Imitating Graph-Based Planning with Goal-Conditioned Policies
This work addresses the problem of inefficient learning in long-horizon goal-conditioned RL for robotics or control applications, representing an incremental improvement over existing graph-based planning methods.
The paper tackles the sample-efficiency challenge in goal-conditioned reinforcement learning for long-horizon tasks by introducing a self-imitation scheme that distills subgoal-conditioned policies into target-goal-conditioned policies, along with stochastic subgoal skipping, resulting in significant empirical boosts in sample-efficiency across various control tasks.

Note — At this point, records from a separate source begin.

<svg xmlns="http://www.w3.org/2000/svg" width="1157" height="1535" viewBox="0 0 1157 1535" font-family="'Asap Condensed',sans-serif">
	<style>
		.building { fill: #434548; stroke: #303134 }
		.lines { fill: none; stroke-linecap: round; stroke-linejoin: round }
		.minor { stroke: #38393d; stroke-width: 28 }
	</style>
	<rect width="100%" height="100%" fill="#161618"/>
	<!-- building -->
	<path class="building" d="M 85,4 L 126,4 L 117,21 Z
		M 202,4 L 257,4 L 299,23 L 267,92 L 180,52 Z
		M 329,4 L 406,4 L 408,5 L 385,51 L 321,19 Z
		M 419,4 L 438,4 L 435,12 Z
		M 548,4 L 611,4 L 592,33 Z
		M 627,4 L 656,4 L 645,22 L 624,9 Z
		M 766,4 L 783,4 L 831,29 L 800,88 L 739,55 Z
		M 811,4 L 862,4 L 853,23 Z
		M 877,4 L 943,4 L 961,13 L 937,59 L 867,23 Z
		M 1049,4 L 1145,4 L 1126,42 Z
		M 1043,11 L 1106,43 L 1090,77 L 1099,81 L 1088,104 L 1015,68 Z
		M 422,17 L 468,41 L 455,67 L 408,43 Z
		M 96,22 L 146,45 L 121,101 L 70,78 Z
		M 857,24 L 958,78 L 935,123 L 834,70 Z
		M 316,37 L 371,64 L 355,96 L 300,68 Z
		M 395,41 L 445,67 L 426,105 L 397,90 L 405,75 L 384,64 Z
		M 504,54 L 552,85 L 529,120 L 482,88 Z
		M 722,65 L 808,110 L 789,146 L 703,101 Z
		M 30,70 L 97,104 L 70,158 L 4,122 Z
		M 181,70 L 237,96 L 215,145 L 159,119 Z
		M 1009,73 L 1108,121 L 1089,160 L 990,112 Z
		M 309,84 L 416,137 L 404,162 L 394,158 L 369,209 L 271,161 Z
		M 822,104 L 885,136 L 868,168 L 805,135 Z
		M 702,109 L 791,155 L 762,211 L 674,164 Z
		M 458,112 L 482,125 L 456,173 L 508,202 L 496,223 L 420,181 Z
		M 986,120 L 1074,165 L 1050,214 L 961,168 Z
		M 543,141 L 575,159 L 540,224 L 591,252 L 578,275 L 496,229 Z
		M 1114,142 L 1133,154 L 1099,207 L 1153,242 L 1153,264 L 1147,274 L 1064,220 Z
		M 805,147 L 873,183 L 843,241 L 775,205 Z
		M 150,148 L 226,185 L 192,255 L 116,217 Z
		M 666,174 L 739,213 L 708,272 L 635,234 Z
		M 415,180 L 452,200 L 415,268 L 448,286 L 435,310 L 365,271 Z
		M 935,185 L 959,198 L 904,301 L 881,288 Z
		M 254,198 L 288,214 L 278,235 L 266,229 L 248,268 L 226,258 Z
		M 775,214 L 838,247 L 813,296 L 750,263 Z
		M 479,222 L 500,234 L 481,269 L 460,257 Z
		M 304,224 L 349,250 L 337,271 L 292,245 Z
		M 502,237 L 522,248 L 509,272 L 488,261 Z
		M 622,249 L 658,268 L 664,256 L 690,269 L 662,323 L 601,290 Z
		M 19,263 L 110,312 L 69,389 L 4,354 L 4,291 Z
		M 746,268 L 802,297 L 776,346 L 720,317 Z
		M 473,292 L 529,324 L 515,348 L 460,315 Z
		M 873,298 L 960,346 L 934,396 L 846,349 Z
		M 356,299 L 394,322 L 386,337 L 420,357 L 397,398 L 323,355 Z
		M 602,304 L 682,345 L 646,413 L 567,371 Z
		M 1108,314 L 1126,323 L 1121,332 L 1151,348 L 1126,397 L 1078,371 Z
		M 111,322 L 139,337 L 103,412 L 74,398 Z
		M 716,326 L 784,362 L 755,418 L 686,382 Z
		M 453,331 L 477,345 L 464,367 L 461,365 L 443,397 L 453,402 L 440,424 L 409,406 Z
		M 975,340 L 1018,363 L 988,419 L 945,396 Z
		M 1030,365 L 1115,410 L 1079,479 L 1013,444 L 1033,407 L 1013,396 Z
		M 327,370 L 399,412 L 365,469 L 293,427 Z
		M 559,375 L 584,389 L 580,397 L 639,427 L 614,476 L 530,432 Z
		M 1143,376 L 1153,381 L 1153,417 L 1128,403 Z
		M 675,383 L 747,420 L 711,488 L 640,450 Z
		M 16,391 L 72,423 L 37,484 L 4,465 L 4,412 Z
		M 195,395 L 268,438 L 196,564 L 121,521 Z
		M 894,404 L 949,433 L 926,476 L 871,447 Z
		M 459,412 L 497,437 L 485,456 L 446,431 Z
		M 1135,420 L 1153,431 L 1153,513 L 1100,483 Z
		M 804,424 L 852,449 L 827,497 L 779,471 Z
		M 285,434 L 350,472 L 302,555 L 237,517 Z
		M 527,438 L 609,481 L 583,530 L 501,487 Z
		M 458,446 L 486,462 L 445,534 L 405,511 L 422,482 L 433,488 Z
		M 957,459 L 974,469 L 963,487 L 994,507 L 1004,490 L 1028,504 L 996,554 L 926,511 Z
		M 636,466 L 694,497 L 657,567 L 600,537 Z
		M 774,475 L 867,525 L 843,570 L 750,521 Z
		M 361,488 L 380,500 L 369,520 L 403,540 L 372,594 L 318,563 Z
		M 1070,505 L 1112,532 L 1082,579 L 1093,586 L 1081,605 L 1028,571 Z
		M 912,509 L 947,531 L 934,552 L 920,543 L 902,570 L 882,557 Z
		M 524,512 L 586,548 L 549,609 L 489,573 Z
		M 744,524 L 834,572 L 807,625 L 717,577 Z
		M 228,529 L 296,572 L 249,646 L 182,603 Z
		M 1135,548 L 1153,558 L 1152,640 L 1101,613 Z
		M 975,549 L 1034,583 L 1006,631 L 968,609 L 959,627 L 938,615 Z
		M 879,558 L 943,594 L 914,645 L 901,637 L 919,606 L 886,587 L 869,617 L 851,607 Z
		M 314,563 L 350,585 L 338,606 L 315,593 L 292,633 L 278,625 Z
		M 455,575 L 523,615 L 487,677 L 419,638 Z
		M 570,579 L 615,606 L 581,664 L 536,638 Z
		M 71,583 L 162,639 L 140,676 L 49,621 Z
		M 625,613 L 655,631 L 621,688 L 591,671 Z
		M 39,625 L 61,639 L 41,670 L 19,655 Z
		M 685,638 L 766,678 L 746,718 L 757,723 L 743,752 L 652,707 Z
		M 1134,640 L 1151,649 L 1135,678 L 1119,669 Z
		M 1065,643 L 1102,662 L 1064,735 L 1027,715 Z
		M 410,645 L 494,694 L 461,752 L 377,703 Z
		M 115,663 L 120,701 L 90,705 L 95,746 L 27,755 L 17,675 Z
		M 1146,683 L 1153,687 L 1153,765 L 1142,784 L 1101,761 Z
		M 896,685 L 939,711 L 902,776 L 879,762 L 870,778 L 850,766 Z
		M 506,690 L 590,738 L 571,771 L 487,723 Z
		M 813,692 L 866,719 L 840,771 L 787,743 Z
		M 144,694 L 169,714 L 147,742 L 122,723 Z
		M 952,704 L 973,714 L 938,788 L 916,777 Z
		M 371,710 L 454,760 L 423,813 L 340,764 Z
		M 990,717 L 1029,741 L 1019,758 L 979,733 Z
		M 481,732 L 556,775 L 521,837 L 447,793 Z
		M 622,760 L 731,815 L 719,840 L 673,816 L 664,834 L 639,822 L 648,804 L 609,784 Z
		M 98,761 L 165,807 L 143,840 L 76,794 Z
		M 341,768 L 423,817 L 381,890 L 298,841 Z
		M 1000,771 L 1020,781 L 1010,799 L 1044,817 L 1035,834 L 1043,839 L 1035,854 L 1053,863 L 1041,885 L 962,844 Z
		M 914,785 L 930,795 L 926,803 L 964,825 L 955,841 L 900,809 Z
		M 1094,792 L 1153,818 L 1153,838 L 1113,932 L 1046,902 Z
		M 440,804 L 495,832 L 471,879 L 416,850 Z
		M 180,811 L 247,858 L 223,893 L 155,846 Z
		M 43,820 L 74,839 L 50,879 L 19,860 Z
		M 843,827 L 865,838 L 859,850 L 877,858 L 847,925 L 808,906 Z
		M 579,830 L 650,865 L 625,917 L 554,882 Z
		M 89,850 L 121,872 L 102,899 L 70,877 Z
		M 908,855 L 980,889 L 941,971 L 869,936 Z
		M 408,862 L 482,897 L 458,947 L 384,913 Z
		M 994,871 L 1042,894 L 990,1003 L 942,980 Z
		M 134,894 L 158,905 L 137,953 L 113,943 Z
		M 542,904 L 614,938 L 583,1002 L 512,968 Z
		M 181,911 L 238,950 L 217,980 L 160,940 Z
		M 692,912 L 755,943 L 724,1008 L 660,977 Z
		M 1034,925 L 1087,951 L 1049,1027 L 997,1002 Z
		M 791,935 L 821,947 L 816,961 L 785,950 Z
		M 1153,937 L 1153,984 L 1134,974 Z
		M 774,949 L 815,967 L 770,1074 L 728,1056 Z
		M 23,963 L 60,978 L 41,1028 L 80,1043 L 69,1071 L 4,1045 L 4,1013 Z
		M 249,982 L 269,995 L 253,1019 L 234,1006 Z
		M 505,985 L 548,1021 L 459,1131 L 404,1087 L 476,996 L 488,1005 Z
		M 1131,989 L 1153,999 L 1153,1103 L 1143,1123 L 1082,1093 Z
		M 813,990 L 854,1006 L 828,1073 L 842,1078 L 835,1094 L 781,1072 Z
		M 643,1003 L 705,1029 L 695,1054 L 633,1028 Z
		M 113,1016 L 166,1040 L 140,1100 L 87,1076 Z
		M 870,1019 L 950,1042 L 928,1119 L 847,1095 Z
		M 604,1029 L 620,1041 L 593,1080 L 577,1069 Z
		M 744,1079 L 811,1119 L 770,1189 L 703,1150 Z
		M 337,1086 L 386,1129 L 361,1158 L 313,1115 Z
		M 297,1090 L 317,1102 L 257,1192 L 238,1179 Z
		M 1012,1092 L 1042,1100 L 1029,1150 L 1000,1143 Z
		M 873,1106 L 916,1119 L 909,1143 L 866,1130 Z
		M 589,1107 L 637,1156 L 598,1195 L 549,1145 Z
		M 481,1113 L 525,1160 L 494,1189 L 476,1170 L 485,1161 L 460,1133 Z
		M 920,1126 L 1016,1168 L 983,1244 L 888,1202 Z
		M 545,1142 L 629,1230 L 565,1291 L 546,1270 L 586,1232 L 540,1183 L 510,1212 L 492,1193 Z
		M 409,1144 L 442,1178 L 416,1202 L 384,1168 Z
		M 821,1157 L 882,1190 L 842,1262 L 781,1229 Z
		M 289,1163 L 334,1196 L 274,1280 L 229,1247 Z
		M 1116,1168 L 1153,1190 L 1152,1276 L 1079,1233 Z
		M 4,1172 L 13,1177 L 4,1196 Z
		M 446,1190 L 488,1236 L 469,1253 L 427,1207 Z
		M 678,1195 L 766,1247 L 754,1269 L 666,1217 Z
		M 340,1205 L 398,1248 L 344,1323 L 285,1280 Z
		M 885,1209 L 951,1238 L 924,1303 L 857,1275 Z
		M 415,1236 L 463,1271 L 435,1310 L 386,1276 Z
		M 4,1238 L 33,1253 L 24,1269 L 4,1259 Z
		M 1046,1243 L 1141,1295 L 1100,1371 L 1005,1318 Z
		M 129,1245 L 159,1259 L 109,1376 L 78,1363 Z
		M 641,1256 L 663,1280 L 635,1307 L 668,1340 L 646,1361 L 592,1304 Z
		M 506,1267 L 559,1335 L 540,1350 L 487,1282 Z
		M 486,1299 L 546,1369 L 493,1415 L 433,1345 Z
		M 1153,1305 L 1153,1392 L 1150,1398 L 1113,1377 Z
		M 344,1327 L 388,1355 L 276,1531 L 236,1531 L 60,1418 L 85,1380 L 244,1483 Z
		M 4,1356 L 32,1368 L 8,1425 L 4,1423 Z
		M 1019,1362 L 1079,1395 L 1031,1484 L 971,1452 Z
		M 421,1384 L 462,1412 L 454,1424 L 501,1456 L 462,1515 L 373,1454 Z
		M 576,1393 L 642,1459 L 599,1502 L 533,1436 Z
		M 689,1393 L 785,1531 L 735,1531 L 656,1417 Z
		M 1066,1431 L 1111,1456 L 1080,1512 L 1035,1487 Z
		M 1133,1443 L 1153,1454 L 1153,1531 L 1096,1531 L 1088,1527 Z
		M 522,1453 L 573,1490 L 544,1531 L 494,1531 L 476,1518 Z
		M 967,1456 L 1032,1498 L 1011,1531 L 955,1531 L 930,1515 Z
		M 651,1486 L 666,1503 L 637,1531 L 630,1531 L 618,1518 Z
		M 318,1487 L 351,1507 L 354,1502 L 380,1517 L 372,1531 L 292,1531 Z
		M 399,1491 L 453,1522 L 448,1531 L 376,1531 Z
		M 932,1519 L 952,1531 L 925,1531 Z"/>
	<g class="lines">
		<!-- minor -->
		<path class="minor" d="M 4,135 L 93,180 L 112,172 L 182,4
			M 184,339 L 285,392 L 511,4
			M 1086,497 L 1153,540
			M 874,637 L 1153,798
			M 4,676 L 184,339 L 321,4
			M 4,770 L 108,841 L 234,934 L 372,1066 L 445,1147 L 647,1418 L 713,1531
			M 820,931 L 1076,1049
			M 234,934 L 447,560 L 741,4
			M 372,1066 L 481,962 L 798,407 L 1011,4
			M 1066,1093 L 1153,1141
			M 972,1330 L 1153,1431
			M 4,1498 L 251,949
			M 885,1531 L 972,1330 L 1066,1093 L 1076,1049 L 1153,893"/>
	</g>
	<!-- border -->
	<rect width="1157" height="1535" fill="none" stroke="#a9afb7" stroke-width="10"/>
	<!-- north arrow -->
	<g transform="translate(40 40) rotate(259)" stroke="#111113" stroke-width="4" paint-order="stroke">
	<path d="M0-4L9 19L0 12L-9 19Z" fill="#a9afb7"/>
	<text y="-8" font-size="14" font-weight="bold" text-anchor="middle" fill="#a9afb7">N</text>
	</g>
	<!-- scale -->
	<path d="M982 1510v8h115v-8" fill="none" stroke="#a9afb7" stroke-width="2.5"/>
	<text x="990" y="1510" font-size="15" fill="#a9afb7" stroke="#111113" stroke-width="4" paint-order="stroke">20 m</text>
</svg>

Recently, graph-based planning algorithms have gained much attention to solve goal-conditioned reinforcement learning (RL) tasks: they provide a sequence of subgoals to reach the target-goal, and the agents learn to execute subgoal-conditioned policies. However, the sample-efficiency of such RL schemes still remains a challenge, particularly for long-horizon tasks. To address this issue, we present a simple yet effective self-imitation scheme which distills a subgoal-conditioned policy into the target-goal-conditioned policy. Our intuition here is that to reach a target-goal, an agent should pass through a subgoal, so target-goal- and subgoal- conditioned policies should be similar to each other. We also propose a novel scheme of stochastically skipping executed subgoals in a planned path, which further improves performance. Unlike prior methods that only utilize graph-based planning in an execution phase, our method transfers knowledge from a planner along with a graph into policy learning. We empirically show that our method can significantly boost the sample-efficiency of the existing goal-conditioned RL methods under various long-horizon control tasks.